Rename "state / province" to "region" in the stretch of data that opens with the line containing "collection date: 1914-05-18" and closes with the line containing "collection date: 1892-03", then write out those lines again with nothing else altered.

## Start Data provided

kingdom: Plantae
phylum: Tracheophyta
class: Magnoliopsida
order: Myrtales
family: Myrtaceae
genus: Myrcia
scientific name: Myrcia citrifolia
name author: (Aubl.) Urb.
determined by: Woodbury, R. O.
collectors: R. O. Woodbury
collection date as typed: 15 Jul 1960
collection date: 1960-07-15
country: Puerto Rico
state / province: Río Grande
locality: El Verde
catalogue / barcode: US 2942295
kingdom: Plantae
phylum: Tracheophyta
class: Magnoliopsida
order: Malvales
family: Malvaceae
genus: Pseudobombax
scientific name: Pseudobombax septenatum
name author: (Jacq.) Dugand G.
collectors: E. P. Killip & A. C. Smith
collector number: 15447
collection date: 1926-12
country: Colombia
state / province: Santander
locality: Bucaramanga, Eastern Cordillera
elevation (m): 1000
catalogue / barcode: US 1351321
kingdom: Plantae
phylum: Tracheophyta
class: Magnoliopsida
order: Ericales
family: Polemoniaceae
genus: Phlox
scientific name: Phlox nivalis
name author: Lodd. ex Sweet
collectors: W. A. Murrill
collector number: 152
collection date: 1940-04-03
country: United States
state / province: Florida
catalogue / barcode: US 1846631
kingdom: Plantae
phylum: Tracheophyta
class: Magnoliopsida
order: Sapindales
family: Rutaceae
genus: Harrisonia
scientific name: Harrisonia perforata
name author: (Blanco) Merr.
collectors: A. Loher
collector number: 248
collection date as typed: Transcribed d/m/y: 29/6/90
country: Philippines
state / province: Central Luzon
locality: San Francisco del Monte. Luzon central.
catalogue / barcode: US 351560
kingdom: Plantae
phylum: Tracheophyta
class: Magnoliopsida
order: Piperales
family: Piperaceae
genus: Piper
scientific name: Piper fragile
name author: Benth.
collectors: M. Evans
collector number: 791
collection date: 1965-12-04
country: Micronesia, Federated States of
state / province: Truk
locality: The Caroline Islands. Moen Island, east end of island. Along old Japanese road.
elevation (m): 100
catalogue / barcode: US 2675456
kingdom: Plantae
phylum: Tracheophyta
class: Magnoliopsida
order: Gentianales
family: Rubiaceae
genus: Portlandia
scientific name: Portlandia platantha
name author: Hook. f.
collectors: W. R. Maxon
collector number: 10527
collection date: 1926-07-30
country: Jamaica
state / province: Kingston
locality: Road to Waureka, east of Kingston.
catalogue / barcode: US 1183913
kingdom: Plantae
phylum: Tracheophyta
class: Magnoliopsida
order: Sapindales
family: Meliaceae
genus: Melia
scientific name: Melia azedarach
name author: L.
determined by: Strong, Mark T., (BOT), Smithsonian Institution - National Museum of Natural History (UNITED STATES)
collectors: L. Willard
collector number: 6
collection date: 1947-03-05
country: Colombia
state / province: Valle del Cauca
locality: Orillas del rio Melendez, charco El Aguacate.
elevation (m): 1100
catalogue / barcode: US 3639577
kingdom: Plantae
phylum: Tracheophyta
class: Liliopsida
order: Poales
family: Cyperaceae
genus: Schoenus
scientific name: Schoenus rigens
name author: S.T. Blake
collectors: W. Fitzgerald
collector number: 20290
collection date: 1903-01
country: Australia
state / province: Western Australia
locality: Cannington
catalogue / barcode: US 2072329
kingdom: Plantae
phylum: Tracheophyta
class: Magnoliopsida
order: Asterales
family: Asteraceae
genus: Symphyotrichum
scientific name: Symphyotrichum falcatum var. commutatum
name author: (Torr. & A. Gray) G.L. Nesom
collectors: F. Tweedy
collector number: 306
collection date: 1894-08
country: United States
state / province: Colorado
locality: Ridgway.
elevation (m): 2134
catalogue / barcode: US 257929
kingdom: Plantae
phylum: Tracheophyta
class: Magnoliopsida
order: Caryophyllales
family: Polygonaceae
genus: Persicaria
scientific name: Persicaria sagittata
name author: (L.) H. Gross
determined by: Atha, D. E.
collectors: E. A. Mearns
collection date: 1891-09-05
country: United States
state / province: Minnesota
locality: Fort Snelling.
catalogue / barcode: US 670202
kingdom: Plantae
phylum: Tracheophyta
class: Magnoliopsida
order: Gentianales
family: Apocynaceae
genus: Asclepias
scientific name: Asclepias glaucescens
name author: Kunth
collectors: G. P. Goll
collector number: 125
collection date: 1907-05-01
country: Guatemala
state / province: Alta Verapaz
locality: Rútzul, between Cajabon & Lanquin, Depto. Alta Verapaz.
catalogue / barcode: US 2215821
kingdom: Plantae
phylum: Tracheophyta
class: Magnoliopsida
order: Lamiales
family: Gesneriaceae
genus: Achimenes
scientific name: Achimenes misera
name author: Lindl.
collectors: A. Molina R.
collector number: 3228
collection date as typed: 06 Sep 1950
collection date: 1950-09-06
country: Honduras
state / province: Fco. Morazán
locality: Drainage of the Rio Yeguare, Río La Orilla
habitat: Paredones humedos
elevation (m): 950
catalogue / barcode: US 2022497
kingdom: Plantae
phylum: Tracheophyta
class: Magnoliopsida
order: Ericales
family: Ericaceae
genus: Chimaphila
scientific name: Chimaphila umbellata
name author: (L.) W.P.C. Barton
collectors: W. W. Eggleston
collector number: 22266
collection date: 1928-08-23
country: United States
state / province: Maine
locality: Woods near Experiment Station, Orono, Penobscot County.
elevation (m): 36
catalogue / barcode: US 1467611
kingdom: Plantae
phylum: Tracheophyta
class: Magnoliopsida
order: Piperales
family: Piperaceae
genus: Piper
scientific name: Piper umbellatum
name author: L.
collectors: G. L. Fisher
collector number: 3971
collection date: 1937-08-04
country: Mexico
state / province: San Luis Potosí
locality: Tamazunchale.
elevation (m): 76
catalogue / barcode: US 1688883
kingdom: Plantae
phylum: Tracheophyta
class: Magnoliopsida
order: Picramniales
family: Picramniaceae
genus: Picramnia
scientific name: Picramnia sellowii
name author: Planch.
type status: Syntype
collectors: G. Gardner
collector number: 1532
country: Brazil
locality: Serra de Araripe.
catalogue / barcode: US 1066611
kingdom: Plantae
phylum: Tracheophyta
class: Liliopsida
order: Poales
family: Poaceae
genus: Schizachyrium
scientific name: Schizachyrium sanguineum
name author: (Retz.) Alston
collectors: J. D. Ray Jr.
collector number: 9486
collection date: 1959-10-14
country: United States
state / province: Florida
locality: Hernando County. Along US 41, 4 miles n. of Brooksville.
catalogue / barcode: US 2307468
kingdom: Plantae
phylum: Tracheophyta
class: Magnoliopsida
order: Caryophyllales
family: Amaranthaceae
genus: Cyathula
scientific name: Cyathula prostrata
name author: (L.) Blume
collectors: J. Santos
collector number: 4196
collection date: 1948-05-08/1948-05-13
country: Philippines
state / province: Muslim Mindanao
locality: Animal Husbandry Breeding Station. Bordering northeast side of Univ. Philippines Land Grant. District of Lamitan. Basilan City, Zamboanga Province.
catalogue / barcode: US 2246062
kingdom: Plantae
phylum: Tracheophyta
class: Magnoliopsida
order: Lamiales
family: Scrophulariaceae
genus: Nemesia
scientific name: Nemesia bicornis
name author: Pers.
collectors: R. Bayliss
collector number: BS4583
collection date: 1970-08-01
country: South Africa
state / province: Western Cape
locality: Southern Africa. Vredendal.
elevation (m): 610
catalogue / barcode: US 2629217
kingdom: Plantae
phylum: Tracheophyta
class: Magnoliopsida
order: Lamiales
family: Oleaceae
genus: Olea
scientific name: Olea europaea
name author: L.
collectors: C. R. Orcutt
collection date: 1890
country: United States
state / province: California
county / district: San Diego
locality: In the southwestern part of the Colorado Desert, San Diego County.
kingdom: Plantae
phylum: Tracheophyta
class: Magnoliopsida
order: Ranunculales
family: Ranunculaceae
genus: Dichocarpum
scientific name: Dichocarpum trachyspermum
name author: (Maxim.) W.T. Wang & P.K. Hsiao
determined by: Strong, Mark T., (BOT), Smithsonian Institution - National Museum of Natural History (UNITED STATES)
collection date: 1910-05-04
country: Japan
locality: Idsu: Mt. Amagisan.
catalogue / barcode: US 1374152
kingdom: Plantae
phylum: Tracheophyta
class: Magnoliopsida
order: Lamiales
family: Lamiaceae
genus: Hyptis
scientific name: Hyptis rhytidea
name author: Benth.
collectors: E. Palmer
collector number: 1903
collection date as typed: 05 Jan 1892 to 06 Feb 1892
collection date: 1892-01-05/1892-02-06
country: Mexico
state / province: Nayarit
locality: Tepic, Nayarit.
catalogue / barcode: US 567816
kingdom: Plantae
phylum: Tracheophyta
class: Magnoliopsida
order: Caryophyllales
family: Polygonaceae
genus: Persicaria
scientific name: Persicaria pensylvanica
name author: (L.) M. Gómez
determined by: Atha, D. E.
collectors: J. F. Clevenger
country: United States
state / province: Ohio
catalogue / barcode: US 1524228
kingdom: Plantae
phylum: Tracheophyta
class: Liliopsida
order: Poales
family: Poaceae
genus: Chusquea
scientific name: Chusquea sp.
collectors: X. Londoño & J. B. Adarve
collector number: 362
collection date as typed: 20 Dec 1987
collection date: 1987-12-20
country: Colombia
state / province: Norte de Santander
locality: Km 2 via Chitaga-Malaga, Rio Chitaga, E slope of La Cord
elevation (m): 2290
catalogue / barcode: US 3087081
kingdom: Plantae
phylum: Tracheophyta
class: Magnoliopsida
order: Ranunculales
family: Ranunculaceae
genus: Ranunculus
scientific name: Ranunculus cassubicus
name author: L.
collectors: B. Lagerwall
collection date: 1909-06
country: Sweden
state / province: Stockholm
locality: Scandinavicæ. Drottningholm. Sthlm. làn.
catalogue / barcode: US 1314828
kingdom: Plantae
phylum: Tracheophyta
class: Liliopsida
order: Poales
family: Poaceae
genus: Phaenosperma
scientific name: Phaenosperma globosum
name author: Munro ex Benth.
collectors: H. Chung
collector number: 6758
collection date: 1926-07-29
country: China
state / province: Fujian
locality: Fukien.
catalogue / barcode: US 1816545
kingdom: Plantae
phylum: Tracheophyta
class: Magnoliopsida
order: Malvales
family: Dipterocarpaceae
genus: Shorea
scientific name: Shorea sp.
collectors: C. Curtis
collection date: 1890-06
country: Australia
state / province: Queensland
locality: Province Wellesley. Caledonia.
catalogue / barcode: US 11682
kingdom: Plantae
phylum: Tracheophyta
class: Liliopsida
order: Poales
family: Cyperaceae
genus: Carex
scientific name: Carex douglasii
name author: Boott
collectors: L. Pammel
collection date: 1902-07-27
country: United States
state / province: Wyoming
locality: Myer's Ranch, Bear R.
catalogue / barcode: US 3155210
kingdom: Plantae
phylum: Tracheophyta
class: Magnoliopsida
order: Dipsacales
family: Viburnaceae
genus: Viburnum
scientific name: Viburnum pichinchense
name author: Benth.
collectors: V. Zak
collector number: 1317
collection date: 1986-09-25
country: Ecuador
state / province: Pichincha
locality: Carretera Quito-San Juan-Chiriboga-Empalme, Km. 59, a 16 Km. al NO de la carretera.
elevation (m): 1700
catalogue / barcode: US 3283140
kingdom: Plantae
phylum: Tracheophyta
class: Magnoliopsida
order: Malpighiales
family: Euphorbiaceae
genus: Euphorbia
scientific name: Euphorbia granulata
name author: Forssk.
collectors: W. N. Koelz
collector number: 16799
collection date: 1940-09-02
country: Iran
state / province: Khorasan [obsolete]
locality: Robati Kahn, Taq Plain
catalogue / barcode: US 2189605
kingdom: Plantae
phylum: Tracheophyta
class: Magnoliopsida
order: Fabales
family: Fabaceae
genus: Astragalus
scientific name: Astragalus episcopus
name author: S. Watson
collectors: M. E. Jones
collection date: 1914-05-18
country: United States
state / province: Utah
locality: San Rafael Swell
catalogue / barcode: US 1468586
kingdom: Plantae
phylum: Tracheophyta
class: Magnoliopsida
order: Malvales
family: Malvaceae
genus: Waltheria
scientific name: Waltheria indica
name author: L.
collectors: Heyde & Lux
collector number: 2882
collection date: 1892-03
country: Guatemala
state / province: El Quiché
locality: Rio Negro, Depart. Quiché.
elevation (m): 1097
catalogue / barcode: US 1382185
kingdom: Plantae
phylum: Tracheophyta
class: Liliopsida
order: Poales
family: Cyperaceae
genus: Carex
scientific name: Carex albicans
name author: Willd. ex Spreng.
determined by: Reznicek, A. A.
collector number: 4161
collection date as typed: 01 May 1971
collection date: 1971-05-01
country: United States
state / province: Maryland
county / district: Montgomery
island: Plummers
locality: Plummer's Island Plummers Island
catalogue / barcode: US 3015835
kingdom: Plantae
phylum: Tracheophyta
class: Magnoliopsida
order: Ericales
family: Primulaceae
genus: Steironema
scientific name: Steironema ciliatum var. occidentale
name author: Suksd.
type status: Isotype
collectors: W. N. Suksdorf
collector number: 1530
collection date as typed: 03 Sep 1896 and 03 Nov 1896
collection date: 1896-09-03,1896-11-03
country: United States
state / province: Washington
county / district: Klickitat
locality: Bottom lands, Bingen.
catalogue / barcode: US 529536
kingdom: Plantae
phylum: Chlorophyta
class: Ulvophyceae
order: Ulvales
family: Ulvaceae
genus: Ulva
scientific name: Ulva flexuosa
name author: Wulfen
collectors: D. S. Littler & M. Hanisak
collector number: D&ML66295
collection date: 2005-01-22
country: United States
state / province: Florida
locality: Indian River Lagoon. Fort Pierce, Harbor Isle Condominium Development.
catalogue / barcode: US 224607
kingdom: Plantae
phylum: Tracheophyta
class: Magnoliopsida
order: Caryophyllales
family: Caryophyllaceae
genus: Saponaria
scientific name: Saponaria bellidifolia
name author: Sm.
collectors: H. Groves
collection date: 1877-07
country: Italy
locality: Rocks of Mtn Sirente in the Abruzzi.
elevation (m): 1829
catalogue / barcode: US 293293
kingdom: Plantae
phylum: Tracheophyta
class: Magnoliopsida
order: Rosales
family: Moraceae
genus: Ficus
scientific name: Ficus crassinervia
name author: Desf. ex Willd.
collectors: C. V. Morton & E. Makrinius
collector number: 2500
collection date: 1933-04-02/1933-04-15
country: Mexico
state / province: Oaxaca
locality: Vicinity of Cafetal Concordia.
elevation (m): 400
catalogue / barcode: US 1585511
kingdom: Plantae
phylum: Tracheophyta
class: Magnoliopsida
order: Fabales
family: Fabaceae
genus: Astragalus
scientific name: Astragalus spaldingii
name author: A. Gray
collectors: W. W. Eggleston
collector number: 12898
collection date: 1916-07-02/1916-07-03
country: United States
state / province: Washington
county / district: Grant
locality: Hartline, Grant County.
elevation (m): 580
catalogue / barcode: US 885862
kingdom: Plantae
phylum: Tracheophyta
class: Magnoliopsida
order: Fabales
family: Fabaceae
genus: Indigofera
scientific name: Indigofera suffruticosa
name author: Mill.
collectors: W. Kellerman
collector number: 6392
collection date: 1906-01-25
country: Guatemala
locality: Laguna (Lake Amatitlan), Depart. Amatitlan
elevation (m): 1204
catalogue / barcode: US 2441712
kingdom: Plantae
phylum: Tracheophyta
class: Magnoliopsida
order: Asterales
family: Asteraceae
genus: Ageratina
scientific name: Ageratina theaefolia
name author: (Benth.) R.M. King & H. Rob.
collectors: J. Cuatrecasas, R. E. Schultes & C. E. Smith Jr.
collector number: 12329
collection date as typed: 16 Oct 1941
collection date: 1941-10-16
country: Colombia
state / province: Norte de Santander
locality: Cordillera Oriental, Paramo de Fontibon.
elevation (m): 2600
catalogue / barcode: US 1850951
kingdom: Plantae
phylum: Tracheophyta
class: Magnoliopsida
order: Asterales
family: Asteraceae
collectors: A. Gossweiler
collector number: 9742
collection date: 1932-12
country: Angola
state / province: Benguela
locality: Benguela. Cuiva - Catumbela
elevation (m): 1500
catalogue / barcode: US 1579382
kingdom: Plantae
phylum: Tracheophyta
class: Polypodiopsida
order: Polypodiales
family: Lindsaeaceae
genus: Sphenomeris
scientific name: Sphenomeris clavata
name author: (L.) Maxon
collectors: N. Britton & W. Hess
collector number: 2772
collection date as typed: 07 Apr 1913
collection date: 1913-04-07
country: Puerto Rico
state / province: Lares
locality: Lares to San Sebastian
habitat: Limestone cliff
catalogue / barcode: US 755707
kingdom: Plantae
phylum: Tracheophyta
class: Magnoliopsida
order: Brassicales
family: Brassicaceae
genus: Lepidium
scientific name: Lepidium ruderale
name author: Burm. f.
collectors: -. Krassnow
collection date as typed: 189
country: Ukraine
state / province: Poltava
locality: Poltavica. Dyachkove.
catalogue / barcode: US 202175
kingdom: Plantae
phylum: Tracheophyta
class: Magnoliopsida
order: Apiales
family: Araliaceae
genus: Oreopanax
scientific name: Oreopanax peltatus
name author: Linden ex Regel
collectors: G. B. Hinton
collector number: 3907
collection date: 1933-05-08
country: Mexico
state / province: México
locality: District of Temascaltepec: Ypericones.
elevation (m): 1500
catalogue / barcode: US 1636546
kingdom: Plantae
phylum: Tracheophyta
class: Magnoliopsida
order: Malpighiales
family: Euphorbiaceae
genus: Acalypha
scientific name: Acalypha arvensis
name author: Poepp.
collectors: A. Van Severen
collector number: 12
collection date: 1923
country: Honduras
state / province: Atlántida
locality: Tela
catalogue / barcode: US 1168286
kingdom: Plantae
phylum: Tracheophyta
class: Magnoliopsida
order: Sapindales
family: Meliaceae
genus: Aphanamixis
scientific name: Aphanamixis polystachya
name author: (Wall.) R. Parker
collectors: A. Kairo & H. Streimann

## End Data provided

Task response:
collection date: 1914-05-18
country: United States
region: Utah
locality: San Rafael Swell
catalogue / barcode: US 1468586
kingdom: Plantae
phylum: Tracheophyta
class: Magnoliopsida
order: Malvales
family: Malvaceae
genus: Waltheria
scientific name: Waltheria indica
name author: L.
collectors: Heyde & Lux
collector number: 2882
collection date: 1892-03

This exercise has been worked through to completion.